• **Activity**
Only the lines from the line holding "l'espérons, une transformation" through the final line of the entries below are to be returned, exactly as they stand.

(Extracted page text data)
[Start of Attachment]

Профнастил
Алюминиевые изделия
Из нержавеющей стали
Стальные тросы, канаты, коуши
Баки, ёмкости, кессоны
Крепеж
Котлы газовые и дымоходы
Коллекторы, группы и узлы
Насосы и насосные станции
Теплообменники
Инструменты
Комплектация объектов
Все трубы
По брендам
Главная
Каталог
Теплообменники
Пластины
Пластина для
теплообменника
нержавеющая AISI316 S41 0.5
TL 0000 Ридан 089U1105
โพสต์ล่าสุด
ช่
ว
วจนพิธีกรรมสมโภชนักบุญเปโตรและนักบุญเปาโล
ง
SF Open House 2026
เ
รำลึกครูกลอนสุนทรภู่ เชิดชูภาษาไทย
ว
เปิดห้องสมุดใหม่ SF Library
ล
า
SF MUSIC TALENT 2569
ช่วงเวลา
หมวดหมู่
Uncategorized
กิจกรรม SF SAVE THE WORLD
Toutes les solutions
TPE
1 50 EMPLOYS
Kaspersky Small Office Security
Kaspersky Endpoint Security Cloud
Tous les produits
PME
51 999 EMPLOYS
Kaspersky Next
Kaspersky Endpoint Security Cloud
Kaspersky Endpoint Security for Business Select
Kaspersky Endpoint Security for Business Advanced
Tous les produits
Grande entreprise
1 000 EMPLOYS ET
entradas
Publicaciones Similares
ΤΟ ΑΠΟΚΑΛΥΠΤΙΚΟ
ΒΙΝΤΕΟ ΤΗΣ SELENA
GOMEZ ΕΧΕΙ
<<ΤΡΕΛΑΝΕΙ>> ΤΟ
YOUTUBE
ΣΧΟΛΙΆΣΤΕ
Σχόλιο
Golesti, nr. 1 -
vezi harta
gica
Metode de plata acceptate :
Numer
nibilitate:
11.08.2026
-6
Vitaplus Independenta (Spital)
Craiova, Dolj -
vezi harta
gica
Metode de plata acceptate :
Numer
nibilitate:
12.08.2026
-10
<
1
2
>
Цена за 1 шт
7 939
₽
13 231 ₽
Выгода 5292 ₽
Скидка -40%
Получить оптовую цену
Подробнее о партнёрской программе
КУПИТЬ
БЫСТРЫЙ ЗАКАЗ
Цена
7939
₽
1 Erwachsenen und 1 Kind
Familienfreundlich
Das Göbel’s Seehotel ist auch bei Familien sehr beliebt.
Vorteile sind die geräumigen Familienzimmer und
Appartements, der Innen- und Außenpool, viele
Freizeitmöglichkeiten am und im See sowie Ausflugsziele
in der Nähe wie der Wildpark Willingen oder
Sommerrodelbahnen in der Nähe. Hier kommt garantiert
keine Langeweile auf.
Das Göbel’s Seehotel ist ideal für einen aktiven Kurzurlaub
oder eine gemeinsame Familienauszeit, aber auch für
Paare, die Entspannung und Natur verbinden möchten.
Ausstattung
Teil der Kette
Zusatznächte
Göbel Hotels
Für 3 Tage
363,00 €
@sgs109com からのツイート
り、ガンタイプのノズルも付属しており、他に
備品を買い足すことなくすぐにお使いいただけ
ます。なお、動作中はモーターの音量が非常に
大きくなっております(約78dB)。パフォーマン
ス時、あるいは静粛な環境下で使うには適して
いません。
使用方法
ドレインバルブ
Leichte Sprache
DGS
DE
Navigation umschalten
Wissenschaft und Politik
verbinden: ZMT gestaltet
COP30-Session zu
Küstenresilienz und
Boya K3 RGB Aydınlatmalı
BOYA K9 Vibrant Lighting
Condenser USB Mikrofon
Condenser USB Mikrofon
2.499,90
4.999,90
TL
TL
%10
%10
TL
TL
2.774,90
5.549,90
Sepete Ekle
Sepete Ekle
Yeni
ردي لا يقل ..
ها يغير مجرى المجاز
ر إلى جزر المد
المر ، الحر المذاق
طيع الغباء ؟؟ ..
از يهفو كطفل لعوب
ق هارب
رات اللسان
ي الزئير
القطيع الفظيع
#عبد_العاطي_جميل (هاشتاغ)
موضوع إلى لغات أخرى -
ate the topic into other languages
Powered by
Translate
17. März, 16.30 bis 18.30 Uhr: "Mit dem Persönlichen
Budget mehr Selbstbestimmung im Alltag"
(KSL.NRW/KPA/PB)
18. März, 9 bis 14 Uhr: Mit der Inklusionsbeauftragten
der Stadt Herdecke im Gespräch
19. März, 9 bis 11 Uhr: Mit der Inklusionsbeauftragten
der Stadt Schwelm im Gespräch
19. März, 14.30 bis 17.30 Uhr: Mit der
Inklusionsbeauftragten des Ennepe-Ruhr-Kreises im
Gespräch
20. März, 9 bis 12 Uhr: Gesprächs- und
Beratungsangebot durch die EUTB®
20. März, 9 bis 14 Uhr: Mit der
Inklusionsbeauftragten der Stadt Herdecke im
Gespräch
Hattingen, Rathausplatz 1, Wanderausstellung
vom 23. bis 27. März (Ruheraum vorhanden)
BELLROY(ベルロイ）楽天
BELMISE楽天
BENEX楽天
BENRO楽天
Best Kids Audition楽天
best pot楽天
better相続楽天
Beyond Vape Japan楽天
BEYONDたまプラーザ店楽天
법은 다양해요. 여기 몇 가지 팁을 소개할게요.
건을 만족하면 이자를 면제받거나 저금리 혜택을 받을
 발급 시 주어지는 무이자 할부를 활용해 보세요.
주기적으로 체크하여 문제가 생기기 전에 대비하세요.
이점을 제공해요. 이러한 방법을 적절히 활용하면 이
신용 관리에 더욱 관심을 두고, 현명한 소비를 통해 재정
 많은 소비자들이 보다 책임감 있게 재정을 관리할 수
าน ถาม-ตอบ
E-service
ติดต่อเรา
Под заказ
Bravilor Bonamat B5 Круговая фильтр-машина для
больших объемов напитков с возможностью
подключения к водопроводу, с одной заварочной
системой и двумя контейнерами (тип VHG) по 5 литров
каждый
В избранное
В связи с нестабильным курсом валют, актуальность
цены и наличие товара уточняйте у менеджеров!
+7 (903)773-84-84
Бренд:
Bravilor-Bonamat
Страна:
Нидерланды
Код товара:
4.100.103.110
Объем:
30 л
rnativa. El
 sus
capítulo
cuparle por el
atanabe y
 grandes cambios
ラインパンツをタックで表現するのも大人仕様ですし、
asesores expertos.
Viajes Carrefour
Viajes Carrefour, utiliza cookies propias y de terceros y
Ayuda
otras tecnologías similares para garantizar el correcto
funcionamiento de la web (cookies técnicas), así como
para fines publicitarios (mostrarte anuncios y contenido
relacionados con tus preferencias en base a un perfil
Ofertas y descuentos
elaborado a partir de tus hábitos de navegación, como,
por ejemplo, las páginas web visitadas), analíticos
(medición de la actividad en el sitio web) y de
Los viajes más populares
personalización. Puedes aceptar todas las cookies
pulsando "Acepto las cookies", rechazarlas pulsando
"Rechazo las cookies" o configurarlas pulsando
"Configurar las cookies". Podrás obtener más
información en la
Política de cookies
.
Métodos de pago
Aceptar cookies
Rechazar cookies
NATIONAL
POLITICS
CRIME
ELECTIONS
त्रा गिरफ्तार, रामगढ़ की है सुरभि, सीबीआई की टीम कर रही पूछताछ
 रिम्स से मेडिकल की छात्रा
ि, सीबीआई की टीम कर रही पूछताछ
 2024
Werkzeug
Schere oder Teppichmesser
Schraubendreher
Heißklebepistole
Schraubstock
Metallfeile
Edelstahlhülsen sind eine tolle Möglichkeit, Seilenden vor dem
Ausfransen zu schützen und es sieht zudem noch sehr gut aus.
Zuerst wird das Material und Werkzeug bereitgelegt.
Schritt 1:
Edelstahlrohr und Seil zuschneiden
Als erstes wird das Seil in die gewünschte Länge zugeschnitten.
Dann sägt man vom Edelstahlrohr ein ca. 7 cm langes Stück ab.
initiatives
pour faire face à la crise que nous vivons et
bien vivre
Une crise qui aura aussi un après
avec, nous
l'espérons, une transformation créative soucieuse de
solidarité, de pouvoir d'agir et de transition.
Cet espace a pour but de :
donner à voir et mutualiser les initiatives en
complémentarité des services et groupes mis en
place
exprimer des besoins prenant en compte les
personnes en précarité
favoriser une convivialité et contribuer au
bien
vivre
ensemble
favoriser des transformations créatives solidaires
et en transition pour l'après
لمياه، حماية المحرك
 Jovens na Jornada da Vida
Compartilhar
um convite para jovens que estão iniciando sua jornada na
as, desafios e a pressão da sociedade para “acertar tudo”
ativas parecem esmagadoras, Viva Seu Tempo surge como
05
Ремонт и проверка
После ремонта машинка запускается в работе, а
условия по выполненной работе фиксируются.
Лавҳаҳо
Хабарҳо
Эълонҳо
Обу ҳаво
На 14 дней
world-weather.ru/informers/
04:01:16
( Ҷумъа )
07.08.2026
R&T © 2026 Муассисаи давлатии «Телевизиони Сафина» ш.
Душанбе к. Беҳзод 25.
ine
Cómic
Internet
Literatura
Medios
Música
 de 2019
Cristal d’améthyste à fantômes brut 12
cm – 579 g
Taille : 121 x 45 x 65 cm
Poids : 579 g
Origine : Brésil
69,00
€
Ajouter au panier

[End of Attachment]

• **Task response**
l'espérons, une transformation créative soucieuse de
solidarité, de pouvoir d'agir et de transition.
Cet espace a pour but de :
donner à voir et mutualiser les initiatives en
complémentarité des services et groupes mis en
place
exprimer des besoins prenant en compte les
personnes en précarité
favoriser une convivialité et contribuer au
bien
vivre
ensemble
favoriser des transformations créatives solidaires
et en transition pour l'après
لمياه، حماية المحرك
 Jovens na Jornada da Vida
Compartilhar
um convite para jovens que estão iniciando sua jornada na
as, desafios e a pressão da sociedade para “acertar tudo”
ativas parecem esmagadoras, Viva Seu Tempo surge como
05
Ремонт и проверка
После ремонта машинка запускается в работе, а
условия по выполненной работе фиксируются.
Лавҳаҳо
Хабарҳо
Эълонҳо
Обу ҳаво
На 14 дней
world-weather.ru/informers/
04:01:16
( Ҷумъа )
07.08.2026
R&T © 2026 Муассисаи давлатии «Телевизиони Сафина» ш.
Душанбе к. Беҳзод 25.
ine
Cómic
Internet
Literatura
Medios
Música
 de 2019
Cristal d’améthyste à fantômes brut 12
cm – 579 g
Taille : 121 x 45 x 65 cm
Poids : 579 g
Origine : Brésil
69,00
€
Ajouter au panier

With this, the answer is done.